ここでの目的はタイヤを滑らせて180度ターンすることであり、ブレーキ操作によって、正反対を向いたところでクルマを止めなければならない。ドリフト走行のできない私が断定するのは気が引けるが、ドリフトに最も大事な要素である(と思われる)「滑る」「止まる」がきちんと学べるようになっているのである(地味ではある)。
続いてはジムカーナコースを走る。もちろんやみくもに走るのではなく、あらかじめ設定されたターゲットタイムに近いタイムで走ることを目指す。このセクションではESCはオンにしてあり、タイヤを滑らせるような走りはタイムロスにつながる。これがどうしてドリフト走行の習得につながるのかというと、同じタイムを目指して繰り返し走ることで、正確な運転操作が身につくのだという。
この日に設定されたターゲットタイムは36秒。タイムを目指して……と聞くとノロノロと走るようなシーンをイメージされるかもしれないが、実際は全く違う。ストレートセクションではしっかりと加速し、ターンすべきパイロンの手前ではギュッと減速してステアリングをグルグルと回す……。もちろん個々の腕前の差はあるものの、私にとっては必死……とまではいかないが、一生懸命にスポーツドライビングをしなければとても狙えないタイムだった。3度のチャレンジのタイムはそれぞれ36秒、34秒、36秒(10分の1秒以下は切り捨て)。なかなかに誇れる記録だとは思うが、タイムを意識する余裕などはとてもなかったので、ターゲットタイムを設定したピストン西沢氏が素晴らしかったというべきだろう。
家族と一緒に
そして最後はインストラクターが運転するクルマに同乗して、ドリフト走行を体験する。プロの運転だからと言ってしまえばそれまでだが、面白いようにタイヤがツルツルと滑り、クルマがクルクルと向きを変える。乗っているだけで楽しいのは確かだが、ここではペダルやステアリングの操作の仕方を目で盗むのが、修行の道の正しい歩み方だろう。ドリフト走行中のドライバーに、その場で質問を投げかけられるというチャンスもめったにないものだ。

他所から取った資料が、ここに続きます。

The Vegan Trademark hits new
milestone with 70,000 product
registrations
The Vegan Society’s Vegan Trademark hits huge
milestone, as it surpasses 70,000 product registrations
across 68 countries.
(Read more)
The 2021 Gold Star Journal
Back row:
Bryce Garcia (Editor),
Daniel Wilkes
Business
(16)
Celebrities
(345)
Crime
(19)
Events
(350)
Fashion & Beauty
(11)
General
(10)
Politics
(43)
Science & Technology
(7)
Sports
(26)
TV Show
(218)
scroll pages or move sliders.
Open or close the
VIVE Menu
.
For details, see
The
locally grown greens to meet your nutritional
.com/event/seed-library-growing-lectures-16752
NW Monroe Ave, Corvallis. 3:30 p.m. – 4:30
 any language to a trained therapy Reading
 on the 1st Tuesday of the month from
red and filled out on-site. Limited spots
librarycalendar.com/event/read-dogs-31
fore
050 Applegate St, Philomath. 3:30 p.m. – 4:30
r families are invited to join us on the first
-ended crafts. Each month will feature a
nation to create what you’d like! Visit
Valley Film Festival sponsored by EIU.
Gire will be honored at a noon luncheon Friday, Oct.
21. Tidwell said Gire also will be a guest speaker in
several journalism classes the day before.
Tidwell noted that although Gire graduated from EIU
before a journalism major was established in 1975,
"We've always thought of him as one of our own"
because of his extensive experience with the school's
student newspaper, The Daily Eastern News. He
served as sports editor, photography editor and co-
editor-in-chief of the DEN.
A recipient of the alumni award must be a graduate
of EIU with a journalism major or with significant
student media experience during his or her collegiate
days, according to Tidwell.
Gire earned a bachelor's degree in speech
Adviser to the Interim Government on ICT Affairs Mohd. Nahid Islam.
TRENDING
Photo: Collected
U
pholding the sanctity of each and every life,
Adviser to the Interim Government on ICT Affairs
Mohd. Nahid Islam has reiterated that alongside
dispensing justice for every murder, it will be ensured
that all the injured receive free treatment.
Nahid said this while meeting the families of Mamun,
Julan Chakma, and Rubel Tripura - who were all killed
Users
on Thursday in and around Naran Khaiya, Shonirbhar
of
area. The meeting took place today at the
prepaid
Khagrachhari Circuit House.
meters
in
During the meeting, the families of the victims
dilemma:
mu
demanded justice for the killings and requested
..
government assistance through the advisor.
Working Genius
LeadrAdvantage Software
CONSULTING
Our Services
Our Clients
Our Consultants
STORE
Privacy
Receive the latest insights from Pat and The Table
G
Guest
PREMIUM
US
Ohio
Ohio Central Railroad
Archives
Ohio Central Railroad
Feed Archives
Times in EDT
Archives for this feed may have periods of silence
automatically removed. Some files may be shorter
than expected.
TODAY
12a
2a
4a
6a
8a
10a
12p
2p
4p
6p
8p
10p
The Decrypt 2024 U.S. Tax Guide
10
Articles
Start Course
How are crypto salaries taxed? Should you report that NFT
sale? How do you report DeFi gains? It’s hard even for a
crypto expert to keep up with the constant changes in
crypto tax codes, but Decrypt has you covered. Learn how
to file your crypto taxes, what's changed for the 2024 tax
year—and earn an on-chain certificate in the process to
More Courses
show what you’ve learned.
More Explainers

一連のプログラムは2時間程度で終わる。近くに住む人には無用の説明になるが、お台場地域には商業施設やアミューズメント施設などが数多く存在している。家族をこれらの施設に押し込み、自分はドリフトのレッスンを受けるというプランを立てるに、2時間はまさに絶妙な時間といえるのではないだろうか。午前中はそれぞれに楽しみ、昼食をともに過ごす。「じゃ、帰ろうか」とクルマを走らせ、最初の交差点をきれいなドリフトで曲がりたいところだが、こういうところでむやみにひけらかさないのが“真の使い手”だ(やってはダメです)。
お台場パワースライドは2020年の2月からスタート。偶数月の土曜と日曜のそれぞれに、午前と午後の2部制で開催される予定であり、参加可能な人数は各回あたり12人。料金は5000円で、これはピストン西沢氏の粘り強い働きかけにより、BMWグループ東京ベイが“出血覚悟”でのんだ金額だという(当初は1万円の予定だった)。1人で占有ではないとはいえBMWのMモデルを2時間酷使し、運転まで教えてもらう対価としては、格安といえるのではないだろうか。
参加資格は「Mモデルの既納客」「新規客」「体験希望者」「BMWオーナーファミリー」「クルマの運転にリテラシーを持ち、スキルアップを考えている人」と細かく規定されているようだが、よくよく読めば誰でも参加できるということ。お台場地域は東京駅や羽田空港からも近いので、遠くに住んでいる方でも興味があればぜひ。
(文と写真と編集=藤沢 勝)

藤沢 勝
webCG編集部。会社員人生の振り出しはタバコの煙が立ち込める競馬専門紙の編集部。30代半ばにwebCG編集部へ。思い出の競走馬は2000年の皐月賞4着だったジョウテンブレーヴと、2011年、2012年と読売マイラーズカップを連覇したシルポート。